Der Schweizer Verleger Ringier erwartet eine drastische Verschiebung der Werbeausgaben von traditionellen Medien in Richtung Internet. Gegen die Vorteile von Online-Medien können sich gedruckte Zeitungen nach Meinung des Verlegers nur behaupten, indem sie besonders fantasievollen Journalismus anbieten.

HB FRANKFURT. Der Anteil der Werbeausgaben für das Internet betrage zur Zeit lediglich vier Prozent, doch beanspruche das Internet heute schon mindestens 20 Prozent der Mediennutzungszeit junger Menschen, sagte Ringier am Dienstagabend beim Neujahrsempfang des Frankfurter Presseclubs.

„Die Werbung ist schon immer dahin gegangen, wo die Kunden sind und Internetbenutzer sind gute und aktive Konsumenten“. Das Internet habe die Bedingungen für traditionelle Medienunternehmen entscheidend verändert, sagte er.
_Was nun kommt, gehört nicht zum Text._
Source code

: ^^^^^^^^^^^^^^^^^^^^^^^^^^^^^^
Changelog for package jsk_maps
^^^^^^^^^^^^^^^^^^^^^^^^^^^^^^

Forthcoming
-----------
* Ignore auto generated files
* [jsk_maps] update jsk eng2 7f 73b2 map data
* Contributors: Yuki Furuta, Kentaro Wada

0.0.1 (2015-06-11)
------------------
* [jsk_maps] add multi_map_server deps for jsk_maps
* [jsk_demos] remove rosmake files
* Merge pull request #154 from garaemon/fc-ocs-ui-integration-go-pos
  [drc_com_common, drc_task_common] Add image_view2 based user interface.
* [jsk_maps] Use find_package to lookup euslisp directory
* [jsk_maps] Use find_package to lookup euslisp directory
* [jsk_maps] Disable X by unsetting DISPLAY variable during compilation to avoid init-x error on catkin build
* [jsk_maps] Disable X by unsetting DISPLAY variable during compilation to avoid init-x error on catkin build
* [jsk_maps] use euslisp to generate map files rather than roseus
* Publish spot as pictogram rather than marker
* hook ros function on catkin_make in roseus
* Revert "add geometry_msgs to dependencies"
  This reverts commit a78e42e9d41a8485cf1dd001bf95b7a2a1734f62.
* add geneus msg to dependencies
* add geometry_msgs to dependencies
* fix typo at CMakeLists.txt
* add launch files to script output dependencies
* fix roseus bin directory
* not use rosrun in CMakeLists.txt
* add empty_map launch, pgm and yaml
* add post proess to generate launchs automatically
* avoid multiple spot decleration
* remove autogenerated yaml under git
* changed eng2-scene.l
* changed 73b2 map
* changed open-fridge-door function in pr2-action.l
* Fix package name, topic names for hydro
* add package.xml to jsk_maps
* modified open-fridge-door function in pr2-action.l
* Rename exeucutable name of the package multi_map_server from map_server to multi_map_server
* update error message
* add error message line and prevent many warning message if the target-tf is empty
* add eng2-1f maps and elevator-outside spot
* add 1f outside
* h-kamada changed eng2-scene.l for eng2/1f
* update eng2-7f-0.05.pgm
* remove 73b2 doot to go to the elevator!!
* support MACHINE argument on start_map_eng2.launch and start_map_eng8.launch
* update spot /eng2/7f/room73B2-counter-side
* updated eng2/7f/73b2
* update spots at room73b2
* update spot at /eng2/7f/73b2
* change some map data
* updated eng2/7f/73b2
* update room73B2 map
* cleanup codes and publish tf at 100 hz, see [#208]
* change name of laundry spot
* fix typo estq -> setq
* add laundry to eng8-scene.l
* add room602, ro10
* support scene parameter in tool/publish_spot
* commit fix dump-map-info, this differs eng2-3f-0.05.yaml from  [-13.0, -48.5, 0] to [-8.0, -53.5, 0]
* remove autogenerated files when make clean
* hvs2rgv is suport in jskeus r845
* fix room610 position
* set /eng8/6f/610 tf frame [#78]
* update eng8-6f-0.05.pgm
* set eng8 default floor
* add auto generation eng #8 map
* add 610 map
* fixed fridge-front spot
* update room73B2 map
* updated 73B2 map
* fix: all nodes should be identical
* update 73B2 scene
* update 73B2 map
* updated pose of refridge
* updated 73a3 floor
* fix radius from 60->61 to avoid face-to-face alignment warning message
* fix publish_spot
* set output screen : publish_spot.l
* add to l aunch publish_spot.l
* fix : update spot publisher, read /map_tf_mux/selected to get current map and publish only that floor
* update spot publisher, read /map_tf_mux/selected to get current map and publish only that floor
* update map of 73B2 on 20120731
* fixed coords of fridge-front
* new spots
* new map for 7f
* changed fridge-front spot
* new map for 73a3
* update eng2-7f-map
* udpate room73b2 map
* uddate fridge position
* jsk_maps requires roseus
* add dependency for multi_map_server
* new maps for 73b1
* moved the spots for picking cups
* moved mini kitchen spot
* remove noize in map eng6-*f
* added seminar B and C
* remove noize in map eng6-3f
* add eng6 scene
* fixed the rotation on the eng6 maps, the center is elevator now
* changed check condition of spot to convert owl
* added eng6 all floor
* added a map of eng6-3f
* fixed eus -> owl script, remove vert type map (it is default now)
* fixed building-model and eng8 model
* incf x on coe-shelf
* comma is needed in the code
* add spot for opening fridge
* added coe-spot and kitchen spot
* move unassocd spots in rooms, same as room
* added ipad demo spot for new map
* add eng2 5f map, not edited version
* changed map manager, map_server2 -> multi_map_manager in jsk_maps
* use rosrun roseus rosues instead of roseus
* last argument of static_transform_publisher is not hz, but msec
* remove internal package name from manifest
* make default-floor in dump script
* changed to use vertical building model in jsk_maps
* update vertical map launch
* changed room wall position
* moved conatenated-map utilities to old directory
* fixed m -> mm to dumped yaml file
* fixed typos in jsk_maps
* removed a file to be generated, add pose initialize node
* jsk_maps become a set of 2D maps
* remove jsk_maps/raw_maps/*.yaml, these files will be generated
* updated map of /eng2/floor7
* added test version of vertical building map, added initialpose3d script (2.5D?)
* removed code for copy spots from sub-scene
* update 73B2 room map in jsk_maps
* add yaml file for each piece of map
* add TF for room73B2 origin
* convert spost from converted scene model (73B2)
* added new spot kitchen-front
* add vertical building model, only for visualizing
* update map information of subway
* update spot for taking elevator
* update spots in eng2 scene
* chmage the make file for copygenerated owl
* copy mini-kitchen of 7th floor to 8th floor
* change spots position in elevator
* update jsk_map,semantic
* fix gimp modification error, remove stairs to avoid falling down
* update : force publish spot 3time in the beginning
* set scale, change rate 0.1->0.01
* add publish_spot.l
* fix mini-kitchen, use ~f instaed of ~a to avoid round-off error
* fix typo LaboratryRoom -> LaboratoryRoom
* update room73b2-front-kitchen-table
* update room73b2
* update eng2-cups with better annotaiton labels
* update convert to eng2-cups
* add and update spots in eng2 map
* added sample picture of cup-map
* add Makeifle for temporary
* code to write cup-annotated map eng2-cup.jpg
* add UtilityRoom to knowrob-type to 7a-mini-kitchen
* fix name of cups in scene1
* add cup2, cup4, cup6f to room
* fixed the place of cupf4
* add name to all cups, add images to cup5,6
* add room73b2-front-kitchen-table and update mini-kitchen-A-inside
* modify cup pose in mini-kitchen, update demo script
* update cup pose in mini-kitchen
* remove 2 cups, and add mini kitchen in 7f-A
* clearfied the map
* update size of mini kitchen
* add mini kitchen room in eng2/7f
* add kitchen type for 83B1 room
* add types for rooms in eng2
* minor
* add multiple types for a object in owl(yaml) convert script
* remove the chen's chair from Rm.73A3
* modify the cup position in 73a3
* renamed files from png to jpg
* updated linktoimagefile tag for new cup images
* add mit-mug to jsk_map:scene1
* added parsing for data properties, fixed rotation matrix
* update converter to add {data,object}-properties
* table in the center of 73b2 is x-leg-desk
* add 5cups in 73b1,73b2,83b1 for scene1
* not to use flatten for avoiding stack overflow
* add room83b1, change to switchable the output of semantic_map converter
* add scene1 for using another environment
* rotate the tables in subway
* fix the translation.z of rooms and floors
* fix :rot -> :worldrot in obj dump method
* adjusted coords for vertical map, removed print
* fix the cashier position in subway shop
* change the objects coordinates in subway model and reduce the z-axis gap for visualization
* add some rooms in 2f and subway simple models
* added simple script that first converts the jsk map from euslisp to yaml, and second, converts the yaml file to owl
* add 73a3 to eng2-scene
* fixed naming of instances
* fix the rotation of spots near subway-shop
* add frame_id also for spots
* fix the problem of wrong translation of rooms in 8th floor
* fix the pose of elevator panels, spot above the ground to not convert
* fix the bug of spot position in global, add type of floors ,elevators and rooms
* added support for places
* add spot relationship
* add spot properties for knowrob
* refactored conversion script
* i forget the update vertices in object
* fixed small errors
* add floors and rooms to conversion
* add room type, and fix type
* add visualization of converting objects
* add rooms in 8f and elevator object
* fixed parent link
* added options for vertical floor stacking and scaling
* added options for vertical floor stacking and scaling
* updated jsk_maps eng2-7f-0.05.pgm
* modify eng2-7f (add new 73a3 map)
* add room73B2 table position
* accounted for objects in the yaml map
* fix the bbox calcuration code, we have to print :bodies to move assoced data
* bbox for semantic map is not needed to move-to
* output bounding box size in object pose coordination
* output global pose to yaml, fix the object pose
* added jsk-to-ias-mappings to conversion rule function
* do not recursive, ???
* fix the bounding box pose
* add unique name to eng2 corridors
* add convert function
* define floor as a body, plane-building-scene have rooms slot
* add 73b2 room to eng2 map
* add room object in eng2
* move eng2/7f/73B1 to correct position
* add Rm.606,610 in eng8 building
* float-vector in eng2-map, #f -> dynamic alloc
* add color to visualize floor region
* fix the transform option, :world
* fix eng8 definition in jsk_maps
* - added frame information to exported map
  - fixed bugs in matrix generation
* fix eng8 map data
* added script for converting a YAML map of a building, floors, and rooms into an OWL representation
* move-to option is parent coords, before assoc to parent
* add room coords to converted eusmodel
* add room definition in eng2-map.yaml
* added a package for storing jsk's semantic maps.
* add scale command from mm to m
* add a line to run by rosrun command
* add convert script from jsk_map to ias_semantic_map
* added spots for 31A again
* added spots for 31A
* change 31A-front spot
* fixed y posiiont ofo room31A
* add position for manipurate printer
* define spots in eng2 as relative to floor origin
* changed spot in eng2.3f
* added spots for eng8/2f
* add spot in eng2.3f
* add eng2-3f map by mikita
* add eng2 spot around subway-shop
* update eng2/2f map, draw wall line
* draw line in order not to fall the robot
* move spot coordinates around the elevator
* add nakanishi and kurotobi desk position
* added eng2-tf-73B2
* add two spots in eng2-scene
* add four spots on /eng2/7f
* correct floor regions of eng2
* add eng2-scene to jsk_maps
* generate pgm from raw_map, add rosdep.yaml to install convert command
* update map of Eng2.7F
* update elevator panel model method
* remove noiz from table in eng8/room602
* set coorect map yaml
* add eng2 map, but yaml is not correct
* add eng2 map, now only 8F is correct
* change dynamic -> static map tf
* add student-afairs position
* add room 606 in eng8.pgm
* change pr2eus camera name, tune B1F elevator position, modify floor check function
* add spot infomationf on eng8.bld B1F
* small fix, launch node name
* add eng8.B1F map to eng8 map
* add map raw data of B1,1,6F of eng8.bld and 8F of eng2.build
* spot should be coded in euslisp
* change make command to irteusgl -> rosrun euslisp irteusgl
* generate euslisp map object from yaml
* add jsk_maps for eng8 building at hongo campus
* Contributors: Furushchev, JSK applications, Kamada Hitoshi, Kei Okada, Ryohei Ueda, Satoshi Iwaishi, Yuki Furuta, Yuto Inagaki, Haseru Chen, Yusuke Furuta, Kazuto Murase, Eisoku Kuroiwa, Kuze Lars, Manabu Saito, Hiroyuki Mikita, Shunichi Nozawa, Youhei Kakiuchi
Ihnen sei ein Monopol abhanden gekommen, weil sie nicht mehr die einzigen Vermittler zwischen den Unternehmen und der Masse der Konsumenten seien.

Das Internet biete den Unternehmen vielmehr einen direkten Zugang zum Kunden. Gegen die kostenlosen Angebote von Internet und Gratis-Blättern können sich die Zeitungen nach Ansicht Ringiers nur mit einem fantasievollen Journalismus und einzigartigen Beiträgen behaupten. Nur für Inszenierungen und Bilder, Gedanken, Ideen und Überlegungen, die an keinem anderen Ort zu finden seien, würden Zeitungsleser künftig noch bereit sein, Geld auszugeben. „Wer heute noch Geld für Gedrucktes einkassieren will, muss journalistische Goldstücke anbieten.“

Der 58-jährige ist Präsident des Verwaltungsrates der größten Schweizer Verlagsgesellschaft Ringier Holding AG. Zu dem Unternehmen gehören zahlreiche elektronische und gedruckte Medien wie die Tageszeitung „Blick“. In Deutschland gibt Ringier unter anderem das politische Monatsmagazin „Cicero“ heraus. 2005 engagierte der Verleger den gerade aus dem Amt geschiedenen Bundeskanzler Gerhard Schröder als Berater. Zu dessen Einsatz meinte Ringier: „Gerhard Schröder (...) ist meines Wissens der einzige Deutsche, der vor der Schweizer Steuer flieht und sein Einkommen aus Zürich in Deutschland versteuert“.